Technical Abstract: Yeasts are unicellular fungi that do not form fruiting bodies. Although the yeast lifestyle has evolved multiple times, most known species belong to the subphylum Saccharomycotina (syn. Hemiascomycota, hereafter yeasts). This diverse group includes the premier eukaryotic model system, Saccharomyces cerevisiae; the human commensal and opportunistic pathogen, Candida albicans; and over 1,000 other known species (with more continuing to be discovered). Yeasts are found in every biome and continent and are more genetically diverse than angiosperms or chordates. Ease of culture, simple life cycles, and small genomes (~10-20 Mbp) have made yeasts exceptional models for molecular genetics, biotechnology, and evolutionary genomics.
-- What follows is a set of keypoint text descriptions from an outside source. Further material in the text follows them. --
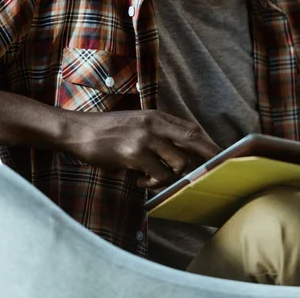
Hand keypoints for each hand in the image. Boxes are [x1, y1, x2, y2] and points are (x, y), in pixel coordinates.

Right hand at [63, 108, 219, 187]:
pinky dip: (152, 183)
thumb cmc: (108, 131)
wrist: (79, 132)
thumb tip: (183, 152)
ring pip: (178, 163)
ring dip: (170, 176)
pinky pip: (158, 175)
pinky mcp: (134, 154)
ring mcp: (145, 138)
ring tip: (152, 177)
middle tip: (215, 172)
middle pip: (193, 139)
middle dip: (208, 157)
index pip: (191, 127)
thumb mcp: (136, 123)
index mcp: (156, 116)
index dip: (208, 142)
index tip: (221, 154)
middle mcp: (154, 124)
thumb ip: (158, 133)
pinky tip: (139, 180)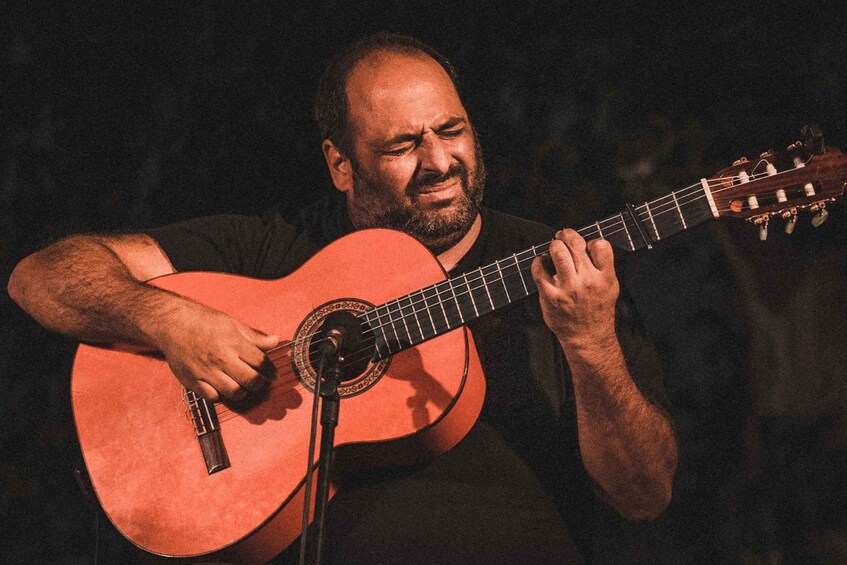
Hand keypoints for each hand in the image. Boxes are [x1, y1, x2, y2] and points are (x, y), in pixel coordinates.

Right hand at [152, 300, 279, 401]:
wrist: (173, 324)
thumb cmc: (204, 322)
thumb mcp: (232, 324)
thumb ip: (254, 337)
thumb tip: (276, 341)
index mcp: (233, 343)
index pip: (260, 362)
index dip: (271, 371)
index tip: (273, 374)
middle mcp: (221, 359)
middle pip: (250, 380)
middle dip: (259, 384)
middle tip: (260, 382)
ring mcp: (206, 371)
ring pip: (234, 392)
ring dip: (243, 392)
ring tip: (243, 386)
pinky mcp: (192, 380)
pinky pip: (212, 397)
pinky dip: (221, 396)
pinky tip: (223, 388)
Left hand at [530, 229, 618, 347]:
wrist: (588, 337)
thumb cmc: (598, 312)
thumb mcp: (610, 287)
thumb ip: (602, 266)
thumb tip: (587, 244)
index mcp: (605, 278)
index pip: (600, 245)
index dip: (591, 241)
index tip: (585, 245)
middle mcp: (587, 281)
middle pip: (575, 244)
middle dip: (566, 235)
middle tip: (562, 236)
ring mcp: (568, 288)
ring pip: (558, 252)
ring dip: (554, 245)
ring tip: (554, 248)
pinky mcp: (550, 296)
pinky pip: (539, 270)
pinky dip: (538, 262)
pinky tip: (542, 263)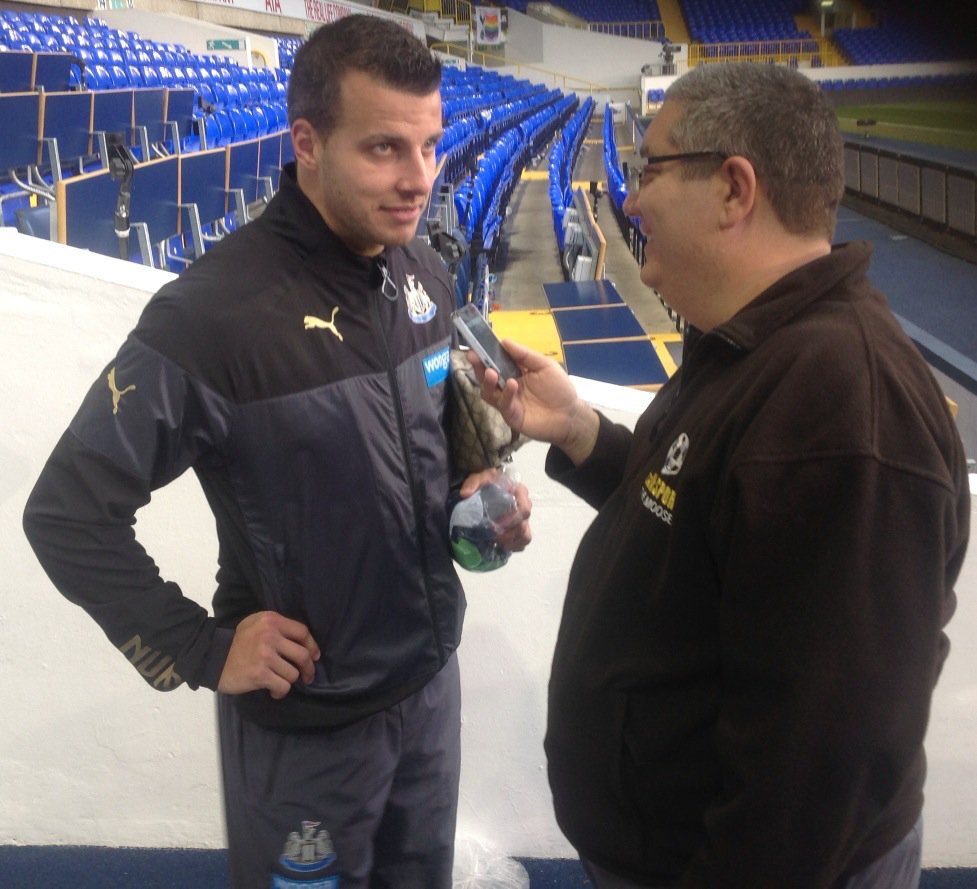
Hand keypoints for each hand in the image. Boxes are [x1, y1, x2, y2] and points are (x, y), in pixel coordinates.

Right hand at [218, 611, 320, 699]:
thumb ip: (277, 627)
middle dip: (308, 668)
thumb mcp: (256, 623)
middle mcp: (270, 636)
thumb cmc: (237, 641)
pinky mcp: (259, 674)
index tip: (314, 656)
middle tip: (307, 676)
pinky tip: (274, 691)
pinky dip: (280, 691)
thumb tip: (302, 642)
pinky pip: (283, 686)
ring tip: (279, 681)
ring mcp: (265, 655)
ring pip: (293, 673)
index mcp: (271, 621)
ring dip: (289, 680)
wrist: (212, 656)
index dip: (312, 646)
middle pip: (303, 655)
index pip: (302, 632)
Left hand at [459, 468, 532, 552]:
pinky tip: (500, 545)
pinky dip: (513, 546)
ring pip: (525, 536)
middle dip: (508, 534)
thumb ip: (473, 483)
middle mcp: (524, 505)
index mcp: (519, 492)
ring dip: (511, 542)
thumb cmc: (487, 482)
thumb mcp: (479, 478)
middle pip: (524, 525)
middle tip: (493, 537)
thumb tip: (465, 494)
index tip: (497, 525)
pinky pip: (522, 542)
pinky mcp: (520, 528)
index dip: (513, 520)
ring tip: (497, 542)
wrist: (489, 485)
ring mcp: (523, 518)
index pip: (524, 509)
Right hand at [470, 340, 599, 464]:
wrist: (570, 415)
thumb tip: (504, 341)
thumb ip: (525, 355)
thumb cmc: (558, 388)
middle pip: (486, 377)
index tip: (476, 346)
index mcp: (514, 372)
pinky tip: (512, 384)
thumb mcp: (544, 365)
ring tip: (491, 372)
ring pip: (489, 392)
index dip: (485, 354)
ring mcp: (508, 402)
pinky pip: (503, 404)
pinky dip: (506, 394)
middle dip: (479, 367)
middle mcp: (507, 386)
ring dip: (488, 382)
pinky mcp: (511, 416)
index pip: (496, 362)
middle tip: (474, 357)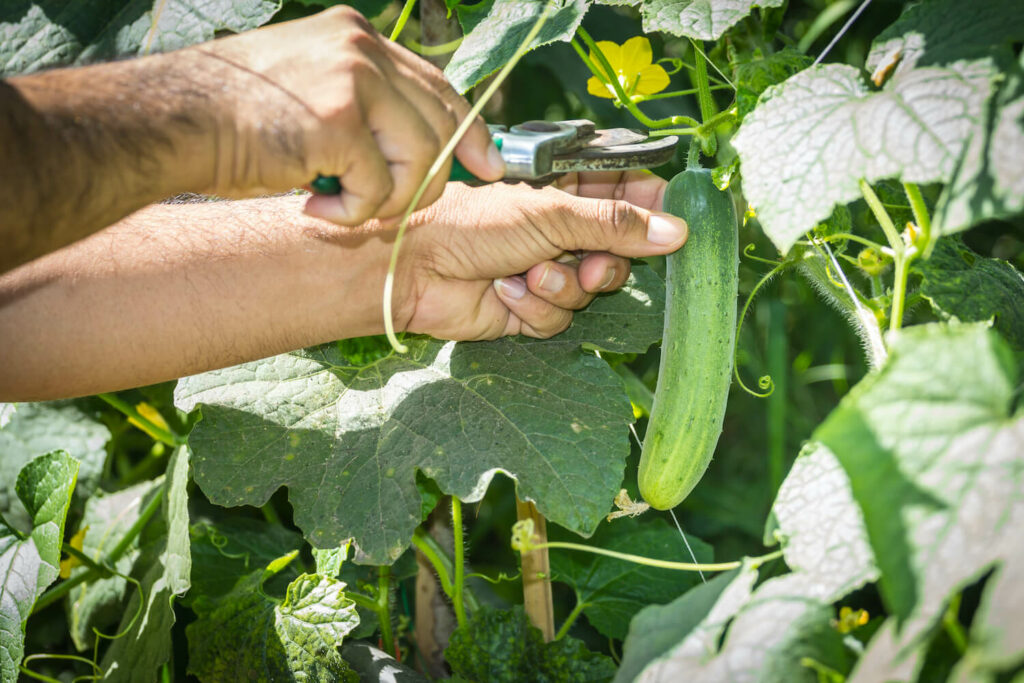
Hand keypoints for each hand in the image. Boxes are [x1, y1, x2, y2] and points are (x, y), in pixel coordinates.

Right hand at [193, 7, 502, 223]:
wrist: (172, 121)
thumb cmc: (233, 118)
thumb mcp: (308, 92)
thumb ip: (361, 105)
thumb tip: (412, 144)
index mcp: (356, 39)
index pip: (438, 86)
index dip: (469, 131)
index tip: (488, 167)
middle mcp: (362, 48)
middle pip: (439, 126)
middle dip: (425, 182)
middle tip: (386, 209)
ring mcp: (353, 79)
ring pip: (420, 159)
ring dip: (389, 202)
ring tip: (342, 207)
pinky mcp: (339, 120)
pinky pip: (380, 187)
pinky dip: (353, 213)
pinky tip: (315, 208)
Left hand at [394, 171, 687, 339]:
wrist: (415, 268)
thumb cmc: (475, 223)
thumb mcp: (552, 214)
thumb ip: (616, 223)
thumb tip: (677, 231)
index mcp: (567, 193)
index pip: (626, 195)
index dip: (649, 208)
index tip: (669, 220)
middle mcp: (560, 232)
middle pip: (619, 253)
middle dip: (605, 263)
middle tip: (589, 264)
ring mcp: (545, 270)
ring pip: (590, 292)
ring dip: (561, 287)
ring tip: (529, 274)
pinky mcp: (528, 309)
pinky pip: (558, 318)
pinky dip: (534, 308)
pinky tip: (505, 292)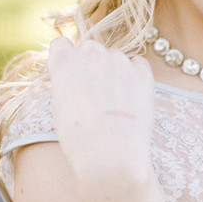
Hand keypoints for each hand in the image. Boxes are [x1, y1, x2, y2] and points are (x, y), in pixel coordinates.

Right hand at [47, 37, 154, 184]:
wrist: (111, 155)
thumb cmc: (79, 139)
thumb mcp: (60, 107)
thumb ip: (67, 82)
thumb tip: (76, 78)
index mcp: (64, 60)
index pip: (62, 45)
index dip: (67, 60)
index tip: (71, 75)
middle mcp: (91, 53)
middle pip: (91, 49)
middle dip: (92, 65)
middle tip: (95, 93)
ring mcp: (119, 61)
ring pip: (115, 57)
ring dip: (115, 71)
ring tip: (115, 102)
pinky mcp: (142, 72)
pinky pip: (138, 65)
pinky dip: (135, 76)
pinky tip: (132, 98)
Here we discuss recent developments in understanding the genomic underpinnings of the making of yeast biodiversity, comparing and contrasting natural and human-associated evolutionary processes. Only a tiny fraction of yeast biodiversity and metabolic capabilities has been tapped by industry and science. Expanding the taxonomic breadth of deep genomic investigations will further illuminate how genome function evolves to encode their diverse metabolisms and ecologies.